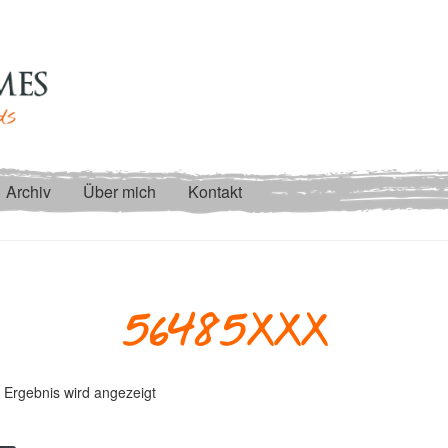
Archiv
Über mich
Kontakt
56485XXX
 Ergebnis wird angezeigt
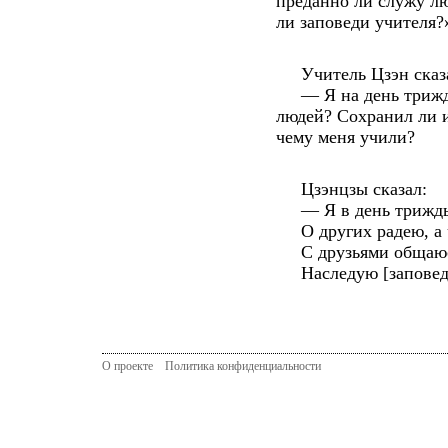
преданно ли служу лю
ли заповеди учителя?
Учитель Цзэн сказ
— Я на день трижды 
людей? Сохранил ли и
чему меня учили?
Цзэнцзы сказал:
— Я в день трижды 
О других радею, а ч
С друзьями общаюсь,
Наследую [заповеди]
О проекте
Политика конфиденциальности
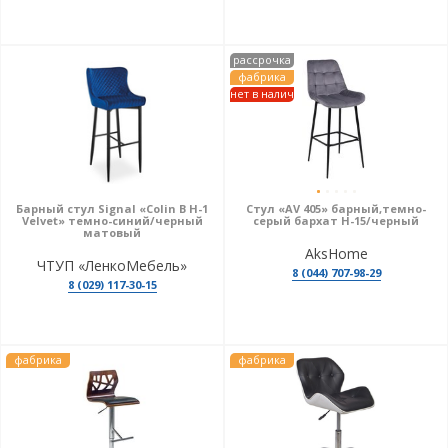
рассрочка
фабрика
нет в налич
Барный стул Signal «Colin B H-1
Стул «AV 405» барный,темно-
Velvet» темно-синий/черный
серый бархат Н-15/черный
матовый
AksHome
ЧТУП «ЛенкоМебель»
8 (044) 707-98-29
8 (029) 117-30-15
фабрика
фабрика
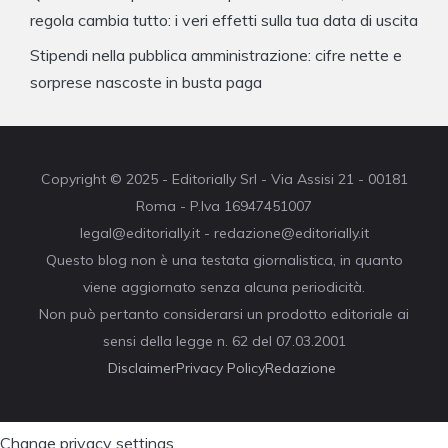
regola cambia tutto: i veri effetti sulla tua data di uscita
Stipendi nella pubblica amministrazione: cifre nette e
sorprese nascoste in busta paga
Copyright © 2025 - Editorially Srl - Via Assisi 21 - 00181
Roma - P.Iva 16947451007
legal@editorially.it - redazione@editorially.it
Questo blog non è una testata giornalistica, in quanto
viene aggiornato senza alcuna periodicità.
Non può pertanto considerarsi un prodotto editoriale ai
sensi della legge n. 62 del 07.03.2001
Disclaimer
Privacy Policy
Redazione
Change privacy settings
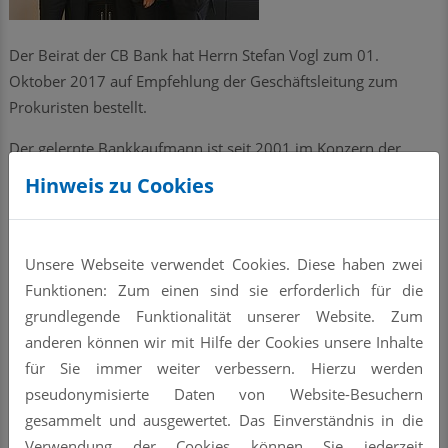
Der Beirat der CB Bank hat Herrn Stefan Vogl zum 01.
Oktober 2017 auf Empfehlung der Geschäftsleitung zum
Prokuristen bestellt.
Der gelernte Bankkaufmann ist seit 2001 im Konzern der
Volksbank Straubing tätig. Bei der CB Bank ist Stefan Vogl seit
Hinweis zu Cookies
2008 (2011/2012 Volksbank Straubing) beschäftigt.
Berufsbegleitend hat er 2008 den Dipl. Betriebswirt (FH) und
2014 den diplomierten Bankbetriebswirt absolviert. Seit 2013
Unsere Webseite verwendet Cookies. Diese haben zwei
ist Stefan Vogl als Leiter Rechnungswesen und
Funktionen: Zum einen sind sie erforderlich für die
Lohnsteuervorfinanzierung bei der CB Bank tätig.
grundlegende Funktionalität unserer Website. Zum
anderen können wir mit Hilfe der Cookies unsere Inhalte
Als Prokurist wird er künftig die Geschäftsleitung noch
für Sie immer weiter verbessern. Hierzu werden
intensiver unterstützen und auch weiterhin die Abteilung
pseudonymisierte Daten von Website-Besuchern
Rechnungswesen und Lohnsteuervorfinanzierung
gesammelt und ausgewertet. Das Einverständnis in die
verantworten.
Verwendung der Cookies können Sie jederzeit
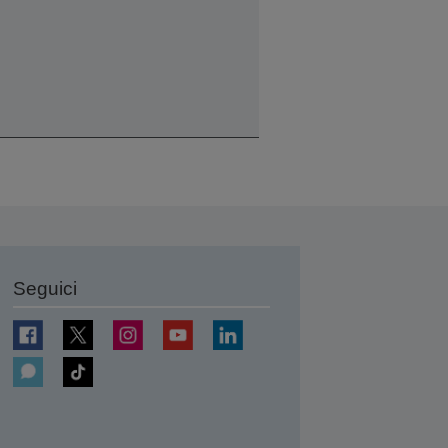
Seguici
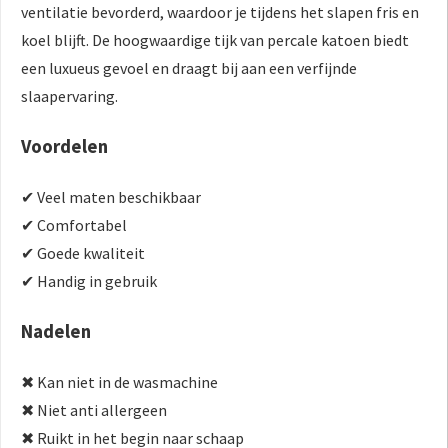
ventilatie bevorderd, waardoor je tijdens het slapen fris en
koel blijft. De hoogwaardige tijk van percale katoen biedt
een luxueus gevoel en draagt bij aan een verfijnde
slaapervaring.
Voordelen
✔ Veel maten beschikbaar
✔ Comfortabel
✔ Goede kwaliteit
✔ Handig in gebruik
Nadelen
✖ Kan niet in de wasmachine
✖ Niet anti allergeen
✖ Ruikt in het begin naar schaap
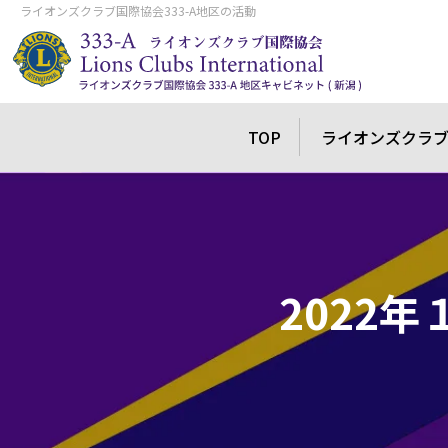
ライオンズクラブ国際協会333-A地区の活動
TOP
ライオンズクラ
2022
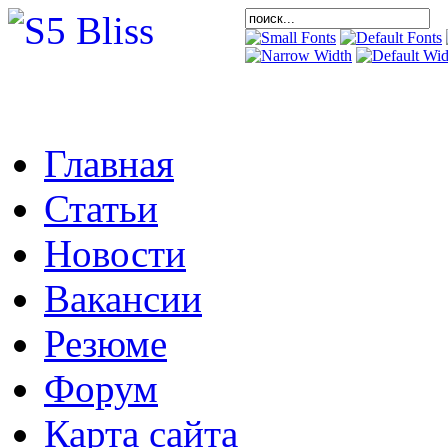
Главная
Статьи
Новости
Вакансии
Резюме
Форум
Карта сайта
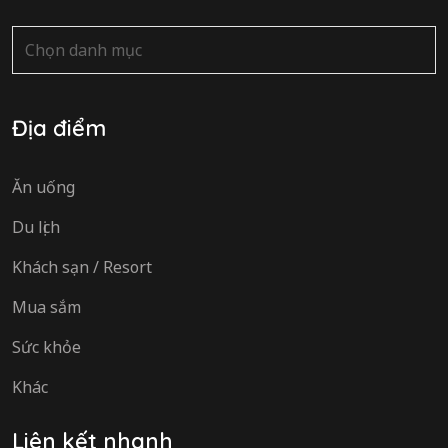
Danh
mục
Địa điểm
Ăn uống
Du lịch
Khách sạn / Resort
Mua sắm
Sức khỏe
Khác
Liên kết nhanh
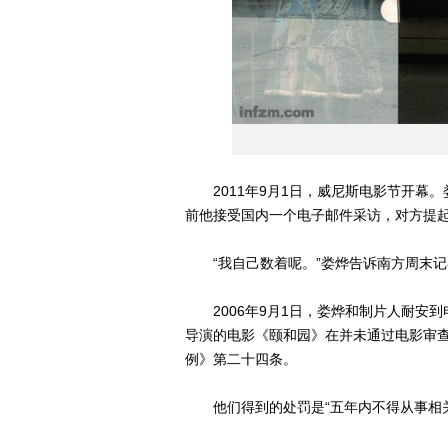
2011年9月1日，威尼斯电影节开幕。
前他接受国内一个电子邮件采访，对方提起
“我自己数着呢。”娄烨告诉南方周末记者
2006年9月1日，娄烨和制片人耐安到
导演的电影《颐和园》在并未通过电影审
例》第二十四条。
他们得到的处罚是“五年内不得从事相关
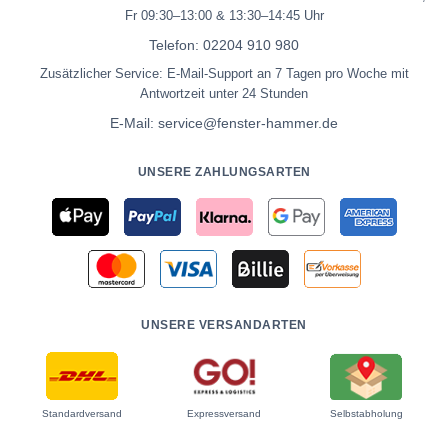
Fr 09:30–13:00 & 13:30–14:45 Uhr
Telefon:
02204 910 980
Zusätzlicher Service: E-Mail-Support an 7 Tagen pro Woche mit
Antwortzeit unter 24 Stunden
E-Mail:
service@fenster-hammer.de
UNSERE ZAHLUNGSARTEN
UNSERE VERSANDARTEN
Standardversand
Expressversand
Selbstabholung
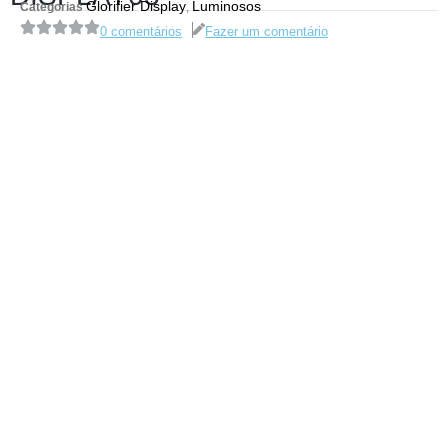
Glorifier Display
Luminosos
Categorias
,
0 comentários
Fazer um comentário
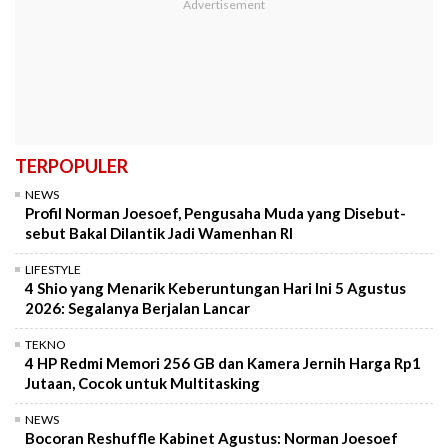
TERPOPULER
NEWS
Profil Norman Joesoef, Pengusaha Muda yang Disebut-
sebut Bakal Dilantik Jadi Wamenhan RI
LIFESTYLE
4 Shio yang Menarik Keberuntungan Hari Ini 5 Agustus
2026: Segalanya Berjalan Lancar
TEKNO
4 HP Redmi Memori 256 GB dan Kamera Jernih Harga Rp1
Jutaan, Cocok untuk Multitasking
NEWS
Bocoran Reshuffle Kabinet Agustus: Norman Joesoef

....

Action item
Reproduce the material word for word, minus the images.

Response
Archiv
Über mich
Kontakt
56485XXX
 Ergebnis wird angezeigt
преданно ли служу лю
ли заповеди учителя?
Учитель Цзэн сказ
— Я на день трижды 
людей? Сохранил ли и
чему меня учили?
Цзэнцзы сказал:
— Я в день трижды 
О других радею, а ч
С друзьями общаюсь,
Наследую [заповеди]
О проекте
Политика конфиденциальности
рассрочка
фабрика
нет в налич
Барный стул Signal «Colin B H-1
Стул «AV 405» барный,темно-
Velvet» темно-синий/черный
серый бархат Н-15/черный
матовый
AksHome
ЧТУП «ЛенкоМебель»
8 (044) 707-98-29
8 (029) 117-30-15
фабрика
фабрика
regola cambia tutto: i veri effetti sulla tua data di uscita
Stipendi nella pubblica amministrazione: cifre nette e
sorprese nascoste in busta paga
Copyright © 2025 - Editorially Srl - Via Assisi 21 - 00181
Roma - P.Iva 16947451007
legal@editorially.it - redazione@editorially.it
Questo blog non è una testata giornalistica, in quanto
viene aggiornato senza alcuna periodicità.
Non può pertanto considerarsi un prodotto editoriale ai
sensi della legge n. 62 del 07.03.2001
Disclaimer
Privacy Policy
Redazione
Change privacy settings
Der Beirat der CB Bank hat Herrn Stefan Vogl zum 01.
Oktober 2017 auf Empfehlung der Geschäftsleitung zum
Prokuristen bestellt.
Der gelernte Bankkaufmann ist seit 2001 im Konzern der
Volksbank Straubing tätig. Bei der CB Bank ist Stefan Vogl seit
Hinweis zu Cookies
2008 (2011/2012 Volksbank Straubing) beschäftigt.
Berufsbegleitend hat er 2008 den Dipl. Betriebswirt (FH) und
2014 den diplomierten Bankbetriebswirt absolviert. Seit 2013
Unsere Webseite verwendet Cookies. Diese haben zwei
ist Stefan Vogl als Leiter Rechnungswesen und
Funktionen: Zum einen sind sie erforderlich für die
Lohnsteuervorfinanzierung bei der CB Bank tätig.
grundlegende Funktionalität unserer Website. Zum
anderen können wir mit Hilfe der Cookies unsere Inhalte
Als Prokurist wird er künftig die Geschäftsleitung noch
für Sie immer weiter verbessern. Hierzu werden
intensiver unterstützen und auch weiterhin die Abteilung
pseudonymisierte Daten von Website-Besuchern
Rechnungswesen und Lohnsteuervorfinanzierung
gesammelt und ausgewertet. Das Einverständnis in die
verantworten.
Verwendung der Cookies können Sie jederzeit
Seguici
ventilatie bevorderd, waardoor je tijdens het slapen fris en
koel blijft. De hoogwaardige tijk van percale katoen biedt
een luxueus gevoel en draagt bij aan een verfijnde
slaapervaring.
Voordelen
✔ Veel maten beschikbaar
✔ Comfortabel
✔ Goede kwaliteit
✔ Handig in gebruik
Nadelen
✖ Kan niet in de wasmachine
✖ Niet anti allergeen
✖ Ruikt in het begin naar schaap
ライオンズクラブ国際協会333-A地区の活動
TOP
ライオンズクラ
2022
Главная
Статьи
Новости
Вакансии
Резюме
Форум
Карта сайта
Danh
mục
Địa điểm
Ăn uống
Du lịch
Khách sạn / Resort
Mua sắm
Sức khỏe
Khác
Liên kết nhanh
2011年9月1日，威尼斯电影节开幕。
前他接受国内一个电子邮件采访，对方提起
“我自己数着呢。”娄烨告诉南方周末记者
2006年9月1日，娄烨和制片人耐安到
导演的电影《颐和园》在并未通过电影审
例》第二十四条。
他们得到的处罚是“五年内不得从事相关
Fr 09:30–13:00 & 13:30–14:45 Uhr
Telefon:
02204 910 980
Zusätzlicher Service: E-Mail-Support an 7 Tagen pro Woche mit
Antwortzeit unter 24 Stunden
E-Mail:
service@fenster-hammer.de
UNSERE ZAHLUNGSARTEN
UNSERE VERSANDARTEN
Standardversand
Expressversand
Selbstabholung
Glorifier Display
Luminosos
Categorias
,
0 comentários
Fazer um comentário
TERPOPULER
NEWS
Profil Norman Joesoef, Pengusaha Muda yang Disebut-
sebut Bakal Dilantik Jadi Wamenhan RI
LIFESTYLE
4 Shio yang Menarik Keberuntungan Hari Ini 5 Agustus
2026: Segalanya Berjalan Lancar
TEKNO
4 HP Redmi Memori 256 GB dan Kamera Jernih Harga Rp1
Jutaan, Cocok untuk Multitasking
NEWS
Bocoran Reshuffle Kabinet Agustus: Norman Joesoef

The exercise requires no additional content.